Monitoring of the rate of change of this amplitude provides a way
to detect down-hole gas influx.
Additional processing can be performed to predict the amount of gas
of the gas influx. This additional processing requires data
concerning the sensor performance under conditions of temperature
and the current mud density. Additional processing can be performed
if the impedance of the delay-line can be measured, so that the
front-face echo amplitude can be converted into mud impedance. Such
delay-line impedance can be measured if the delay-line is
constructed of two layers, so that an echo from the interface
between these two layers can be detected. Assuming constant
thickness of the outermost layer in contact of the fluid, the sonic
speed can be calculated for this layer. The density of the
outermost layer may be assumed to be constant (which is a good
approximation with hard plastic or hard rubber). Then, the
impedance of this layer can be calculated.
2) Assessing borehole echo amplitude: Sonic attenuation of drilling
fluid
From several detected borehole echoes, the mud attenuation can be
calculated by the method illustrated in FIG. 14. A line is fit
between the logarithmic value of the borehole echo amplitude versus
the corresponding standoff. The slope of such line is equal to the
sonic attenuation in the mud.
As long as all other parameters which control the amplitude of the
borehole characteristics such as rugosity, impedance, etc., remain
constant over the time of measurement of the borehole amplitudes,
the slope of the line defined above and illustrated in FIG. 14 is
independent of the values of such parameters.

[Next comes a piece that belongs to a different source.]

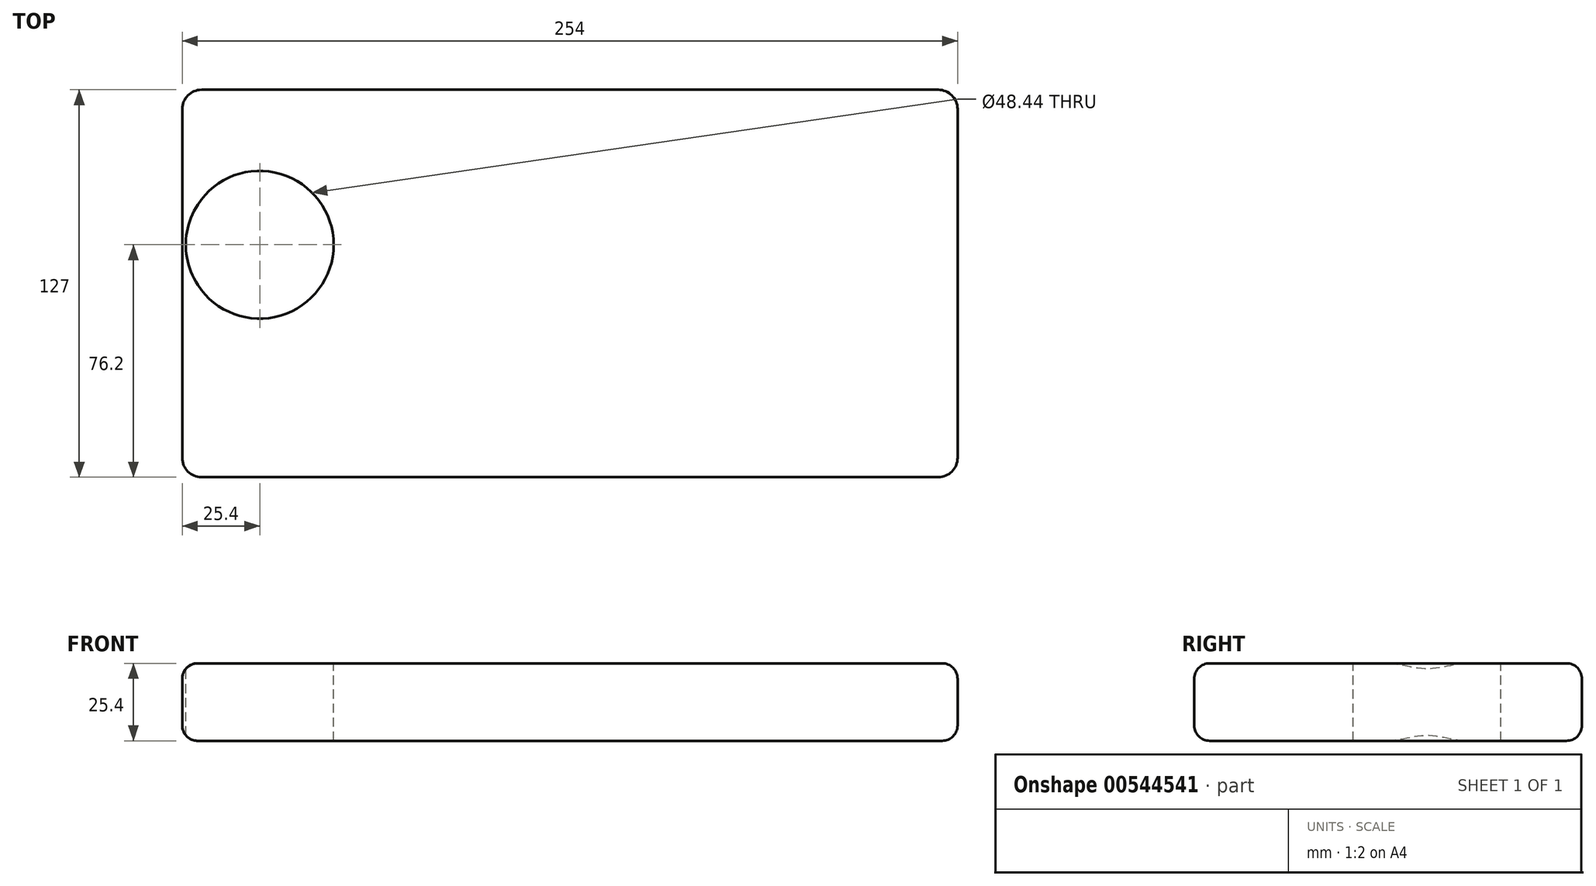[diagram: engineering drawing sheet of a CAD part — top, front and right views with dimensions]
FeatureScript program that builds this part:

Among the parameters which affect borehole echo amplitude are the
sensor performance, the excitation voltage, the attenuation in the
delay-line and matching layer, the sonic coupling between the
sensor and the mud, and the reflectivity of the formation. All such
parameters influence the Y-intercept of the fitted line. A
correlation coefficient of the data may be calculated to validate
the fitting of the line L and to provide for the rejection of an
erroneous calculation of mud attenuation.

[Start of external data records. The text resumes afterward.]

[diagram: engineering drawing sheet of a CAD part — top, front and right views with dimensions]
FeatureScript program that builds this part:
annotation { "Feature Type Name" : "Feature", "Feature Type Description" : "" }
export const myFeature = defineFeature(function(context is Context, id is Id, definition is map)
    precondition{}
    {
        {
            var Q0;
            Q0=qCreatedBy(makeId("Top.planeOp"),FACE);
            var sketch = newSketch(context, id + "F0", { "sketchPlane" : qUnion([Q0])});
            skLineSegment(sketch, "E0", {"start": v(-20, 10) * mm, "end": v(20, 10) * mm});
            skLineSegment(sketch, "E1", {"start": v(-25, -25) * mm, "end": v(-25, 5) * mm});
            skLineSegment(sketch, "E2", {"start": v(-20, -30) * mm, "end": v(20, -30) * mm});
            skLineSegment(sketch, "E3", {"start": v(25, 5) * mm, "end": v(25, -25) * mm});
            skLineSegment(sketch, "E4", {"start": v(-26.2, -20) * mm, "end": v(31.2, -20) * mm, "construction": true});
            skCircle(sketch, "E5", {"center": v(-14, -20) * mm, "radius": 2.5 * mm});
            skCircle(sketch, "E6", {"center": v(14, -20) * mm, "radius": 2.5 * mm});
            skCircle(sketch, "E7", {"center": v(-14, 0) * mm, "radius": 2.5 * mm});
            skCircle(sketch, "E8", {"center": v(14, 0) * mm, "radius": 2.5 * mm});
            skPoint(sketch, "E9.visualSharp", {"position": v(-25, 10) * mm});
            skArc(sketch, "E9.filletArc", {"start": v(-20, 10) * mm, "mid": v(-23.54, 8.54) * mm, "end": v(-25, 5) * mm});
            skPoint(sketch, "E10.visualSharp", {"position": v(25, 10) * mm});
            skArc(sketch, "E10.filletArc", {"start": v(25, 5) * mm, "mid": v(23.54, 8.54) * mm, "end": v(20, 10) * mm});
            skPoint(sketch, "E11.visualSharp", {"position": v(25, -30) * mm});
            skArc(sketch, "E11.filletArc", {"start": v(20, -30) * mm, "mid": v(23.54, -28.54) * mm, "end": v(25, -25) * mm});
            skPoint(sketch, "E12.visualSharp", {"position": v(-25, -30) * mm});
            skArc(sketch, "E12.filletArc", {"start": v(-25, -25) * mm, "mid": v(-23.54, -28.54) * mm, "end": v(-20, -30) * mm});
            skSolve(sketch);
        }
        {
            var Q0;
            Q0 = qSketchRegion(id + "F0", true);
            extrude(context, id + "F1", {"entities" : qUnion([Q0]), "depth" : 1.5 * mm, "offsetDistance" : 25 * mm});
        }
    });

A method for gas detection is illustrated in FIG. 15, where mud
attenuation is plotted as a function of time. Such method may be
performed by tool computer 160, or it may be performed by surface
instrumentation computers in surface instrumentation 7 after
amplitude data and standoff data have been transmitted to the
surface. When no gas is in the drilling fluid, sonic mud
attenuation is typically in the range of 1 to 5 db/cm. With a small
gas influx, of the range of 0.2% void fraction of the mud, the
sonic mud attenuation jumps dramatically to 8 to 15 db/c m or more
at the basic sensor frequency Accordingly, such gas influx at time
T.sub.INFLUX is detected by the mud attenuation plot of FIG. 15.

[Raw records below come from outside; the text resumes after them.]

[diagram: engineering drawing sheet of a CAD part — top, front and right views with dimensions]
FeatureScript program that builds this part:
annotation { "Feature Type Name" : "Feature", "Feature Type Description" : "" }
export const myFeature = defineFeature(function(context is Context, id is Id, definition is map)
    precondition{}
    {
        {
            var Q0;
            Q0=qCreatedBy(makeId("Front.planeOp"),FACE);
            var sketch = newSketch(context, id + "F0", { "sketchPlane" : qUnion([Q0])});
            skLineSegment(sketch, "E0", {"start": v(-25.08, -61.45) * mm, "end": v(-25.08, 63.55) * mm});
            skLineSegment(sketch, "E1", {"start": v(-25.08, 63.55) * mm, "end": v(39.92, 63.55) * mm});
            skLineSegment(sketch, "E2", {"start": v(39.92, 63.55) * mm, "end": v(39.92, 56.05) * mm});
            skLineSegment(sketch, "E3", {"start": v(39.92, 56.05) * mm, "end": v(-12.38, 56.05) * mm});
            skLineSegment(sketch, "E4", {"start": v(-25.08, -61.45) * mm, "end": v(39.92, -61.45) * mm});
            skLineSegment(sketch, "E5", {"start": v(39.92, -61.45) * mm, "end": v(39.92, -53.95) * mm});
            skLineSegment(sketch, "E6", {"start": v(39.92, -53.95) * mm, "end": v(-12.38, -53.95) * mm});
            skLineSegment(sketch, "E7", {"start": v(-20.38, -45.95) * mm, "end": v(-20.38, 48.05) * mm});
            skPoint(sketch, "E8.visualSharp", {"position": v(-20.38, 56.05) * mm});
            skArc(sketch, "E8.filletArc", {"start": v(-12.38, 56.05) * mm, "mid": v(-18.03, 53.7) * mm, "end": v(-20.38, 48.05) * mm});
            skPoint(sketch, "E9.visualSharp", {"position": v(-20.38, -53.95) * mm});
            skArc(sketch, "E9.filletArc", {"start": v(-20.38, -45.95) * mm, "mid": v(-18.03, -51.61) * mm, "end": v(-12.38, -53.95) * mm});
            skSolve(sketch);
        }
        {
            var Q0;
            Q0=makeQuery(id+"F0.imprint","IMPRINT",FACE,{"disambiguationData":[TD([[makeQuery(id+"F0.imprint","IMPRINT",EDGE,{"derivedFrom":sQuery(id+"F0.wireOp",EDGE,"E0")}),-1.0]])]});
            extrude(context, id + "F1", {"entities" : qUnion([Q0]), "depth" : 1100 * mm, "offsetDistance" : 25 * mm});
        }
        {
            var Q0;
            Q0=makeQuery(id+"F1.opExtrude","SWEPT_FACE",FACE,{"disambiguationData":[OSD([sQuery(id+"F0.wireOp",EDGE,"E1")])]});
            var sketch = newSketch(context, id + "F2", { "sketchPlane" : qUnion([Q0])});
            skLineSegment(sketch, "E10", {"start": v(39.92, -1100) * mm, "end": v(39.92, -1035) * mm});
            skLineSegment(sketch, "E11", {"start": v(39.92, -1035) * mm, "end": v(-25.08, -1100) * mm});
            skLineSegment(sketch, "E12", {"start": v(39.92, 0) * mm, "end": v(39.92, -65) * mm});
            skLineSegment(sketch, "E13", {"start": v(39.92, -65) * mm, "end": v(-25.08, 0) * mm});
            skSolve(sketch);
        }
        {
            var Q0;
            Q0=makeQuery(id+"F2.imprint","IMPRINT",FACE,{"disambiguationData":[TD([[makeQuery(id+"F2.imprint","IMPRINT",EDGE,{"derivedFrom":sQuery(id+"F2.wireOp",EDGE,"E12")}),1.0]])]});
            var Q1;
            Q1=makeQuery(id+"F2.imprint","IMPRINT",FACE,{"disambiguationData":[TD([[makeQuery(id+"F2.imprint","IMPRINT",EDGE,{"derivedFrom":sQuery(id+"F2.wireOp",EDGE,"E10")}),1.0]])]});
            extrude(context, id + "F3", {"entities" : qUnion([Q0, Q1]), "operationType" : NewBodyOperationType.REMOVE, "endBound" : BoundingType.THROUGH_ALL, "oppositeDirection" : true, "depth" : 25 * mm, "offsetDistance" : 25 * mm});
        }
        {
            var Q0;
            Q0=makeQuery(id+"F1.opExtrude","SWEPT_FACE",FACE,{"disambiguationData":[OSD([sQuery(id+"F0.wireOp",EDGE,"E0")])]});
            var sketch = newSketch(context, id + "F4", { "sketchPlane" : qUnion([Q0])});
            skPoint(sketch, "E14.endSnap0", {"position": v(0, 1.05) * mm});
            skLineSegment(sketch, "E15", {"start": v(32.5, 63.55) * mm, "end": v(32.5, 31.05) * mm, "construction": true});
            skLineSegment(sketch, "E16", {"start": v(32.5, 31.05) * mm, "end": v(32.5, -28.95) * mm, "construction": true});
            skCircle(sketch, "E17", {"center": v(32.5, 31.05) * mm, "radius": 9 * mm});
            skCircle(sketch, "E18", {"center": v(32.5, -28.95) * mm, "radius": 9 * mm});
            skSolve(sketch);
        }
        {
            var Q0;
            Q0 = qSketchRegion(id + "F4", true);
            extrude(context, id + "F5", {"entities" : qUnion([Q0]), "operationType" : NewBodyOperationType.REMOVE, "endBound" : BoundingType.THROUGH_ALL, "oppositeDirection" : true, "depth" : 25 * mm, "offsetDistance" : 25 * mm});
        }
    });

Even without a reference measurement, gas influx may be determined
by the change. A mud attenuation reference measurement (measured as
close a possible to down-hole conditions) improves the resolution
of influx detection.
The increase in the mud impedance curve at time T.sub.INFLUX
confirms the determination of gas influx as illustrated by FIG.
15.
Transmission of Signals to Surface Instrumentation for Further
Processing
The parameters identified above, such as standoff, sonic impedance
and mud attenuation may be determined as a function of drilling
time and stored in electronic module memory 180. These data of such
memory 180 as well as others, may be transmitted to surface
instrumentation 7 via MWD tool 29 using the drilling fluid as a
communication path. Such MWD tool and methods are conventional in
the art of MWD communication.
When the mud attenuation and mud impedance signals received by
surface instrumentation 7 simultaneously increase by a
predetermined amount within a predetermined drilling time period,
an alarm may be generated as signified by bell 7A of FIG. 1.
Various modifications and alterations in the described methods and
apparatus will be apparent to those skilled in the art of the
foregoing description which does not depart from the spirit of the
invention. For this reason, these changes are desired to be
included in the appended claims. The appended claims recite the
only limitation to the present invention. The descriptive manner
which is employed for setting forth the embodiments is to be
interpreted as illustrative but not limitative.